Exercise:
Update the material beginning at the line that has "Q: Is there a table behind" and stopping after the line that has "A: No, there is a table behind the vases.", replacing "lamp" with "chair" and keeping everything else unchanged.

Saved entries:

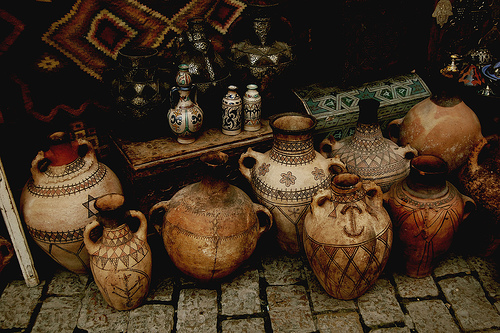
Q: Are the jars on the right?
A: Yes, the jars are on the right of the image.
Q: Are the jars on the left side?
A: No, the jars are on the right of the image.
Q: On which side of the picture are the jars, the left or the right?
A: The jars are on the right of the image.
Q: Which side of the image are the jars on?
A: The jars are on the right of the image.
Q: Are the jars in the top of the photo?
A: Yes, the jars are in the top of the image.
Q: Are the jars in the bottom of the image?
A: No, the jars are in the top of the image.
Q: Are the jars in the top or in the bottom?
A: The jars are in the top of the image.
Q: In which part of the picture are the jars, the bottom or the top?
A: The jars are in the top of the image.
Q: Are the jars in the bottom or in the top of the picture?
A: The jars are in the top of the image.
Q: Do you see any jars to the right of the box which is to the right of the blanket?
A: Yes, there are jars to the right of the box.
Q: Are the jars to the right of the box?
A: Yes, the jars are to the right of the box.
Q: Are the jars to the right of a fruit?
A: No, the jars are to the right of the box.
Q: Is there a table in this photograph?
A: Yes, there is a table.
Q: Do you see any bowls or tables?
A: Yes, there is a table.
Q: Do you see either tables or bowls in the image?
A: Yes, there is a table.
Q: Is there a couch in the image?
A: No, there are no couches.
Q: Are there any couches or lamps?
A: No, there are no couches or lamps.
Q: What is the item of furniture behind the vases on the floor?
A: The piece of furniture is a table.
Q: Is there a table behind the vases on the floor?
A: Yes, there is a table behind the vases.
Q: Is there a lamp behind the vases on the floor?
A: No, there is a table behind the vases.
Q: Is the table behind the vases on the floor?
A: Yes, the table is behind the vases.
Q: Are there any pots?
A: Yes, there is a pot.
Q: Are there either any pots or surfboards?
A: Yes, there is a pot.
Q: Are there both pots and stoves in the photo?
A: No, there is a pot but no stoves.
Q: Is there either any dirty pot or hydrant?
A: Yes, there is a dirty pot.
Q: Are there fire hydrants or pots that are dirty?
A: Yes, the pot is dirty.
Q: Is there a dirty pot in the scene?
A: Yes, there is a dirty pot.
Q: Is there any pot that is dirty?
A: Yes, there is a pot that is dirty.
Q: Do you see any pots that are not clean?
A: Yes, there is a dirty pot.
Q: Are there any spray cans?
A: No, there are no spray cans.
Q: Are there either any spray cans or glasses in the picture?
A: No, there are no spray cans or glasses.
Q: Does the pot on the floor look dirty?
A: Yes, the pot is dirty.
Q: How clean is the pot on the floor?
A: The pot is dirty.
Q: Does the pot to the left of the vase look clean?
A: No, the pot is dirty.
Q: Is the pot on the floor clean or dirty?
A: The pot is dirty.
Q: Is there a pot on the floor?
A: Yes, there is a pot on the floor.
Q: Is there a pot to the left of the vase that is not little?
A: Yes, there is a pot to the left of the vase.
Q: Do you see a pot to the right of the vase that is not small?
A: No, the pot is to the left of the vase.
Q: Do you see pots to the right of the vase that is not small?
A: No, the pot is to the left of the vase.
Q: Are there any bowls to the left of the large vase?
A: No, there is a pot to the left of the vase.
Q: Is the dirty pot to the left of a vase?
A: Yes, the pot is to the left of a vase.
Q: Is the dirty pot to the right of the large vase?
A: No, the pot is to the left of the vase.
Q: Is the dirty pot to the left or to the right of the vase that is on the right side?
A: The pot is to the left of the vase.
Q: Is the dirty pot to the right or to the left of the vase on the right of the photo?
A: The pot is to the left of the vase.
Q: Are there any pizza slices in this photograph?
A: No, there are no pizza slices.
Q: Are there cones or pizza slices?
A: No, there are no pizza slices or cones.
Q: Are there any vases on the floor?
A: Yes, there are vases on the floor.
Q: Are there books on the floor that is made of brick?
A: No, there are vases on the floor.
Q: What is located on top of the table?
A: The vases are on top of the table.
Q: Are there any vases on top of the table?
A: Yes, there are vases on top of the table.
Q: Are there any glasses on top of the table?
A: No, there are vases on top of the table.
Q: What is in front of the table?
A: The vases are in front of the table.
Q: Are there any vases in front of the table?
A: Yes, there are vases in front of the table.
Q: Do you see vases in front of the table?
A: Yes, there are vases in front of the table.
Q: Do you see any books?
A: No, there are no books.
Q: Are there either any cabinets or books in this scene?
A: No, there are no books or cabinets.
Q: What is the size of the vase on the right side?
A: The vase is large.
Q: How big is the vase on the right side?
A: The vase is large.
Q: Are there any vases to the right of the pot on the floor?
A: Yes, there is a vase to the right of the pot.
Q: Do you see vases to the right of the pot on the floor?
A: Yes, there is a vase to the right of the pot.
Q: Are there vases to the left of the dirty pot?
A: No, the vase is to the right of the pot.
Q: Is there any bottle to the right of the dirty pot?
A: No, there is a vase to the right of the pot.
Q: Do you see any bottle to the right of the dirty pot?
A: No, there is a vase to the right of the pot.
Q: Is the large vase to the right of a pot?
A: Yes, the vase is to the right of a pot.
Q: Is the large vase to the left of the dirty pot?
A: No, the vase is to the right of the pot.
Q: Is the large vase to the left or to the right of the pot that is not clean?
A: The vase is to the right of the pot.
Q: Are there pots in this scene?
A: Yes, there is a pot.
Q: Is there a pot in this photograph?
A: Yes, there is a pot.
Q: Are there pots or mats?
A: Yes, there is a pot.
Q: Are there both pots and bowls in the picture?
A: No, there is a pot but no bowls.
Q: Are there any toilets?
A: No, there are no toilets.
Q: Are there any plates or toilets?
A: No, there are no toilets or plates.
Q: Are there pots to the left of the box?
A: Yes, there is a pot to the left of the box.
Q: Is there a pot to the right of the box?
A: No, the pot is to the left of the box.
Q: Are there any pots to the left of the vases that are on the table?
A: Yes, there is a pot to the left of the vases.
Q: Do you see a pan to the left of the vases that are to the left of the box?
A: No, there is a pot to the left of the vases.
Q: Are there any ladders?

* * *

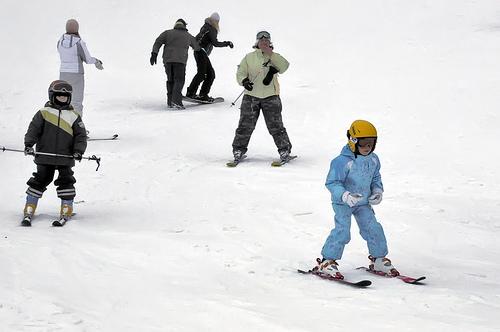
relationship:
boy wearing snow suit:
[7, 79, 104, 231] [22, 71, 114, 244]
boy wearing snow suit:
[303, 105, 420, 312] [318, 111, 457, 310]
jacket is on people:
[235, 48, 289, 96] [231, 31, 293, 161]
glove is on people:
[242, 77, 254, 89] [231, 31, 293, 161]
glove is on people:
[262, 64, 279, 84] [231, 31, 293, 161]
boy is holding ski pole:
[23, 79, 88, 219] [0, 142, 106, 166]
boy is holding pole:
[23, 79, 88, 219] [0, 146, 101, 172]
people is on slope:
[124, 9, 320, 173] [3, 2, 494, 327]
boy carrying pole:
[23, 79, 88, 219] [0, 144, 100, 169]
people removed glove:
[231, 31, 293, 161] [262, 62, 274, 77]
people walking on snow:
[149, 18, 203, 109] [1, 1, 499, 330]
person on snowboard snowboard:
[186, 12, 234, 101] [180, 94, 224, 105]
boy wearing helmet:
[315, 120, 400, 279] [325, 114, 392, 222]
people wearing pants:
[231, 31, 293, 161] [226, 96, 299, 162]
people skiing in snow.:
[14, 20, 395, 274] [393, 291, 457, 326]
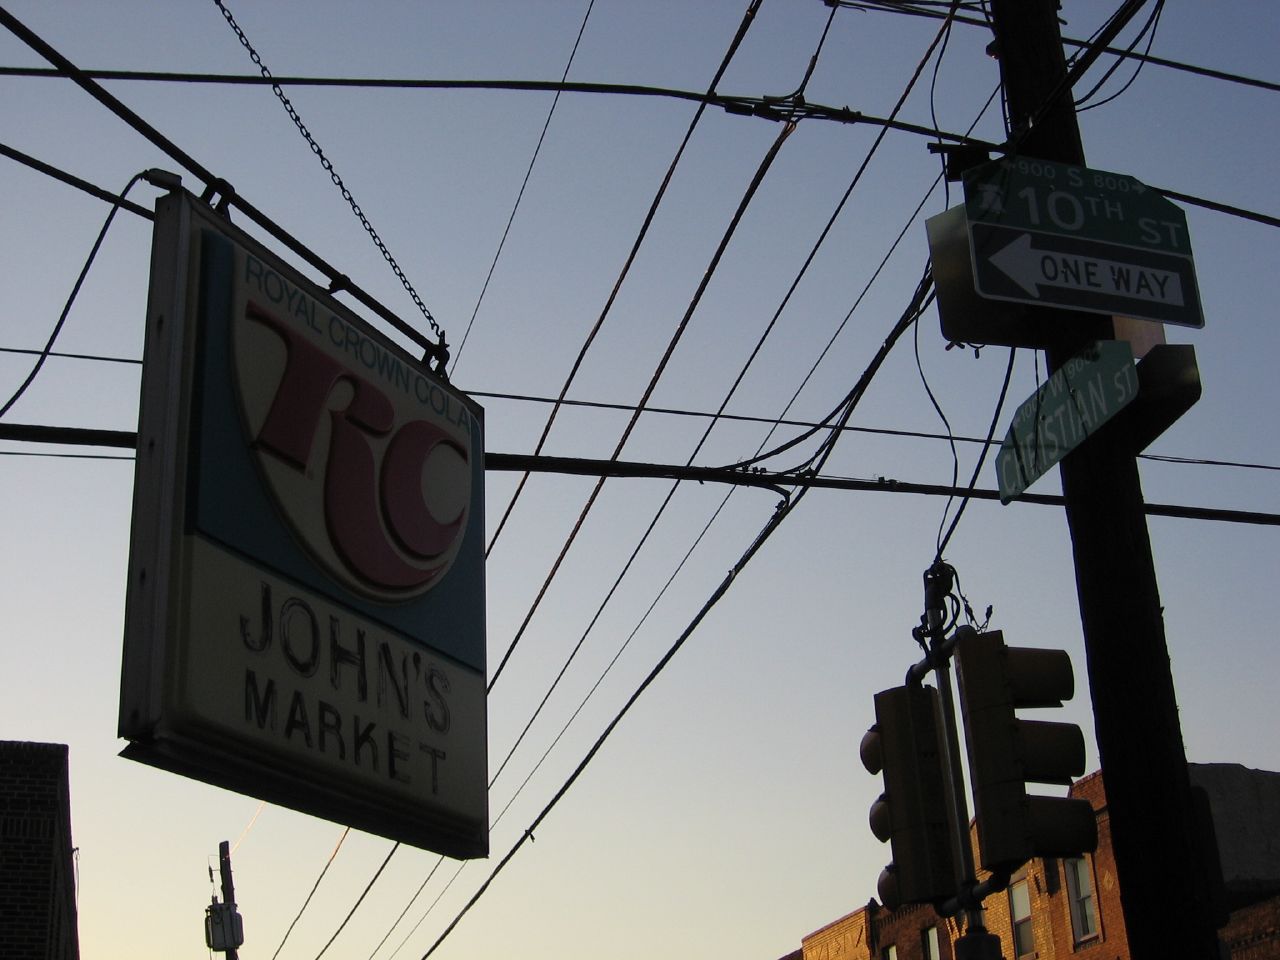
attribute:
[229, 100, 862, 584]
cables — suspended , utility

Response to the exercise:
Q: Is there a table behind the vases on the floor?
A: Yes, there is a table behind the vases.
Q: Is there a chair behind the vases on the floor?
A: No, there is a table behind the vases.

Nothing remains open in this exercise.